Reckoning with our technology is inextricably connected to what it means to be human. It amplifies our tendencies for connection and distraction.  Tech platforms are designed to hijack our attention by manipulating the powerful reward centers of our brains.  The longer we’re engaged on the platform, the more ads we can be sold. But tech titans aren’t evil masterminds, they’re being faithful to the Silicon Valley ‘growth at all costs’ economic directive.

Giancarlo is not alone in sounding the alarm. Tristan Harris who founded the Center for Humane Technology, calls the interconnected system of social isolation, addiction, outrage, misinformation, and political polarization ​“human downgrading” and warns that it poses an existential threat to humanity.It’s never been easier, through our buzzing, vibrating omnipresent phones, to run away from ourselves. But we are not doomed to be at their mercy.

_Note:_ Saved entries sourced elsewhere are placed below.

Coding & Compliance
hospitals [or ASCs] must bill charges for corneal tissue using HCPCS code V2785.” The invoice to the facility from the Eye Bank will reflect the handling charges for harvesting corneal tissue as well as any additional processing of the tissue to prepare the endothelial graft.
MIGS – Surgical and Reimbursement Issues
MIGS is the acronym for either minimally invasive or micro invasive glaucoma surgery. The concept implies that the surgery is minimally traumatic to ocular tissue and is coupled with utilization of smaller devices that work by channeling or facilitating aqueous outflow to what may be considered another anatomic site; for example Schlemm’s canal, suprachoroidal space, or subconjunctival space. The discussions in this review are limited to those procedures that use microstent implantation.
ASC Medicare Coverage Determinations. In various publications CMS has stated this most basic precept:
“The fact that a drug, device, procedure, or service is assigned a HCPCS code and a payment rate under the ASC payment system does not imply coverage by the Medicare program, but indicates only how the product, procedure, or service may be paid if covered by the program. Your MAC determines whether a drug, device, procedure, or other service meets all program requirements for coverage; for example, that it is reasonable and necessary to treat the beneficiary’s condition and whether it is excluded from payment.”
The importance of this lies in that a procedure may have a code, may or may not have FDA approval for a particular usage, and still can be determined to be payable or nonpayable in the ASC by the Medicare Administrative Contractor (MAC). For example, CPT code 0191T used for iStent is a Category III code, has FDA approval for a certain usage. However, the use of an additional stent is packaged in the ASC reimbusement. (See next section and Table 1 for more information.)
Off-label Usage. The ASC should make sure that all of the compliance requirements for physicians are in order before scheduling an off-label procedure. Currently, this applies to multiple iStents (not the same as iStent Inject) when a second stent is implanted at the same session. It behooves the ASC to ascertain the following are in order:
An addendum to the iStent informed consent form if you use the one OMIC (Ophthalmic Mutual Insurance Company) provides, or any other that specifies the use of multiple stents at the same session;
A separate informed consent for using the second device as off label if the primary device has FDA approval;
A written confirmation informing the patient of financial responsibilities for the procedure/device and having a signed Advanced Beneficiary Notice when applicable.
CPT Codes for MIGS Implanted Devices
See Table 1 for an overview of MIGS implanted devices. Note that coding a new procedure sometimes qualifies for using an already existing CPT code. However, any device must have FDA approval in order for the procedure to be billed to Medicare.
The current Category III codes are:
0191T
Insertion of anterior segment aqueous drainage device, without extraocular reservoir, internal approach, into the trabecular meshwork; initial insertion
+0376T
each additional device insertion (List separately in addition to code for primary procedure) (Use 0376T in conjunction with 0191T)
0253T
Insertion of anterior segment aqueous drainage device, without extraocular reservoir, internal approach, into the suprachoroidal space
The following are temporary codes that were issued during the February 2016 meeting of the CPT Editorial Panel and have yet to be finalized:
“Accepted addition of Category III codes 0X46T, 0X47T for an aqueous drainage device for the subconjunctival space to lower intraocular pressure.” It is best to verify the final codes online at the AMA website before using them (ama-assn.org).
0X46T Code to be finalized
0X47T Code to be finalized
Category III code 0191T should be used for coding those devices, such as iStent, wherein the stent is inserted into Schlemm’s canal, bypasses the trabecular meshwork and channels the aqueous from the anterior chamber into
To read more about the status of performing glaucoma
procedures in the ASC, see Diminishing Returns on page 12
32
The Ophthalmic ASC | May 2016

The long-term solution is both individual and collective.  We must harness our collective agency and create a grassroots movement to hold the government and tech companies responsible.

In the meantime, change begins with us.

Begin, Giancarlo suggests, with an honest conversation. What relationship do I want to have with technology? What relationship do I want my children to have?  What do they want for themselves and how do we balance it all?  Instead of getting furious at our kids for incessant snap chatting, get curious about why they use it.

Giancarlo’s message to his audience extends far beyond our relationship technology. It calls us an essential global shift: It’s time to let go of expectations that leaders on high are coming to save us and take responsibility for our own agency.  It’s time to realize there are no easy fixes and strengthen our capacity for complexity.  It’s time to move beyond the comfort of being told what to do by experts and discover the power inside us.

More rules or a clear playbook won’t ease what pains us and Giancarlo refuses to capitalize on our desire for easy answers. The way forward demands clear eyes, open hearts, linking arms together. The answer we seek lies inside us. Following the long and winding road has brought Giancarlo Pitocco from Silicon Valley to the most essential, urgent work of our time: accompanying our awakening.